Last weekend another measurer and I measured a long course in the local area. Because of its length, we elected to set a calibration course approximately midway. We measured approximately the first half of the race course, re-calibrated, and proceeded to finish the course measurement.
When we sat down to calculate the course length, it became apparent that his splits over the first half of the course were consistently shorter than mine. Over the second half, though, we were within a meter.
We compared calibration data. On the mid-calibration and the post-calibration, our numbers were consistent; his counts over the 300 meter course averaged 1.75 to 2 counts less than mine. On the pre-cal, though, they were almost the same. My pre-calibration counts were within 1, but his varied as much as 5 from highest to lowest. His counts on the other two calibrations were much more consistent with each other.
I remember that there was once a standard regarding how close calibration rides needed to be to each other, so I went back to some of my old manuals. There it was, in the original 1985 manual, it stated that calibration rides should be within 0.07% of each other.
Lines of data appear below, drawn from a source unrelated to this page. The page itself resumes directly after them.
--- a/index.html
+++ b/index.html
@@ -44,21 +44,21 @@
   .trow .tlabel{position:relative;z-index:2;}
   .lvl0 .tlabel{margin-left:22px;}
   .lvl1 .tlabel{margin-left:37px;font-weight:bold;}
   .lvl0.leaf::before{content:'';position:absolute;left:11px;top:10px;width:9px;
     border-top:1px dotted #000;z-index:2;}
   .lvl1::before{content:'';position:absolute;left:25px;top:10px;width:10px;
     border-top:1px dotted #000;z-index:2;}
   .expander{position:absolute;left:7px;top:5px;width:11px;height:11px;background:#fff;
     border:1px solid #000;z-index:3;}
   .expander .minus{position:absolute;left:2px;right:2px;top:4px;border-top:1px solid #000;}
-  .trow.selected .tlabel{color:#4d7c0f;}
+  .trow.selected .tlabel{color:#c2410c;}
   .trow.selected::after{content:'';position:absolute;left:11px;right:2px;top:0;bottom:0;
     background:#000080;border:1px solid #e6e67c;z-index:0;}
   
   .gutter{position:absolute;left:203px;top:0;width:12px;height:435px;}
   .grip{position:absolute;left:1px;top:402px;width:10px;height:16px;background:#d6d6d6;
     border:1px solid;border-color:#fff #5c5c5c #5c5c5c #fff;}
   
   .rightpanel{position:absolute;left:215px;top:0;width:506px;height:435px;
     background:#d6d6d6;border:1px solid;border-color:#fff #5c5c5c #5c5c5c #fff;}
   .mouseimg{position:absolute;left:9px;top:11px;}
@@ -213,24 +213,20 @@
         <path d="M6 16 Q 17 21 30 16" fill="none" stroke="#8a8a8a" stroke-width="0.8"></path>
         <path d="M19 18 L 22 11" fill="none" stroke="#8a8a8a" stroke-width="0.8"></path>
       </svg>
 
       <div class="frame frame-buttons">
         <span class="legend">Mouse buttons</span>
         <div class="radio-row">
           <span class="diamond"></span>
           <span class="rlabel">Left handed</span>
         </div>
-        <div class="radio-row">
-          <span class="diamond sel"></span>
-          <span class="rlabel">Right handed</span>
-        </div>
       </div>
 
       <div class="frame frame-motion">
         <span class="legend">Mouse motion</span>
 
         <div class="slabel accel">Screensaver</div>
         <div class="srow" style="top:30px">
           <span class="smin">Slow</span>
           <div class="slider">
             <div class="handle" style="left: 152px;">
That verbiage was missing from later manuals.
I've pretty much always held to that standard. I generally only calibrate over 300 meters now, but I always make sure I have four rides, including two in each direction, that are within 2 counts of each other. I adjust that on the rare occasion that I use a different length course. If you can't ride four rides within two counts, something is wrong and you need to attend to it.
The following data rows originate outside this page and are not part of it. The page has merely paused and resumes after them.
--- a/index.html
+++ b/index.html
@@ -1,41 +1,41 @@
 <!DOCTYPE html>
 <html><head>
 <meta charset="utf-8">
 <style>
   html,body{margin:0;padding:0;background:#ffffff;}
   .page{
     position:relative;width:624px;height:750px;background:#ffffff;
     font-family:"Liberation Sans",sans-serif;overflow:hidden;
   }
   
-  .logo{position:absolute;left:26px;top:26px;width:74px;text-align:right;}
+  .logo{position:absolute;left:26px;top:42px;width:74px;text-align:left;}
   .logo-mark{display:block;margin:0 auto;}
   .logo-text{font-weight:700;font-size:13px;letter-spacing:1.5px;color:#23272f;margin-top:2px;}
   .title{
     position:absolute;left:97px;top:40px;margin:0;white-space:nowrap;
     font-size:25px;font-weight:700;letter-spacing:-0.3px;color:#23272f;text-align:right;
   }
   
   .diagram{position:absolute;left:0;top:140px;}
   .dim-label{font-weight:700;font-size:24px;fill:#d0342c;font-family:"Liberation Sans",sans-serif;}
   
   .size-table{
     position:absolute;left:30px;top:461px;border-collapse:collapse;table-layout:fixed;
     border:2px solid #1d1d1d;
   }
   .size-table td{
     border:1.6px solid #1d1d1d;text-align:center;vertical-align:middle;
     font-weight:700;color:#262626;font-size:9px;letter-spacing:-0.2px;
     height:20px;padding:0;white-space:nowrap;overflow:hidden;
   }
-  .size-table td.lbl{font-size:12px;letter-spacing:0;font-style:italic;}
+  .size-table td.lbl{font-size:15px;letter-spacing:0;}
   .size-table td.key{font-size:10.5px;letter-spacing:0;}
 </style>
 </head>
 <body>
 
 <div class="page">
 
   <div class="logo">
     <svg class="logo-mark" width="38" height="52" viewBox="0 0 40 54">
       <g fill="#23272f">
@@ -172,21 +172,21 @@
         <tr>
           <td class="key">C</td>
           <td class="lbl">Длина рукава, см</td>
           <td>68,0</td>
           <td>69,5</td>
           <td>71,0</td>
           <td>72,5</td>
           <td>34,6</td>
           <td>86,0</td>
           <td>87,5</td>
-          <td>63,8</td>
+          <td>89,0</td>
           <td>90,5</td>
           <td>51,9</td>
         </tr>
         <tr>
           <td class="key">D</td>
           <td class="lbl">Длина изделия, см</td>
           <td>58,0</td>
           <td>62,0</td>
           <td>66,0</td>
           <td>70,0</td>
We were eventually able to make things work using average constants, but I learned a lesson. Always make sure your calibration numbers agree with each other. If they don't agree, keep riding the calibration course until they do, whether the manual says you have to or not. There are a lot of things that can make two measurement rides not agree with each other. Don't make inconsistent calibrating be one of them.
We allow the use of the average constant. This can be a help sometimes when data must be reconciled. The larger constant does not give as good a comparison of two riders' data as does the average.
The average can also save aggravation. I measured a course a few weeks ago, on two different days. My second ride was the best. However, I made a miscalculation on site and left without making a 2 meter final adjustment.
When writing up the measurement at home I found that if I used the average constant, the measurement results came out a bit longer (as they always will, using the average), which put the final distance in the OK range. This saved me a 40 mile round trip to make the adjustment.
Thanks, gentlemen. This discussion has been helpful.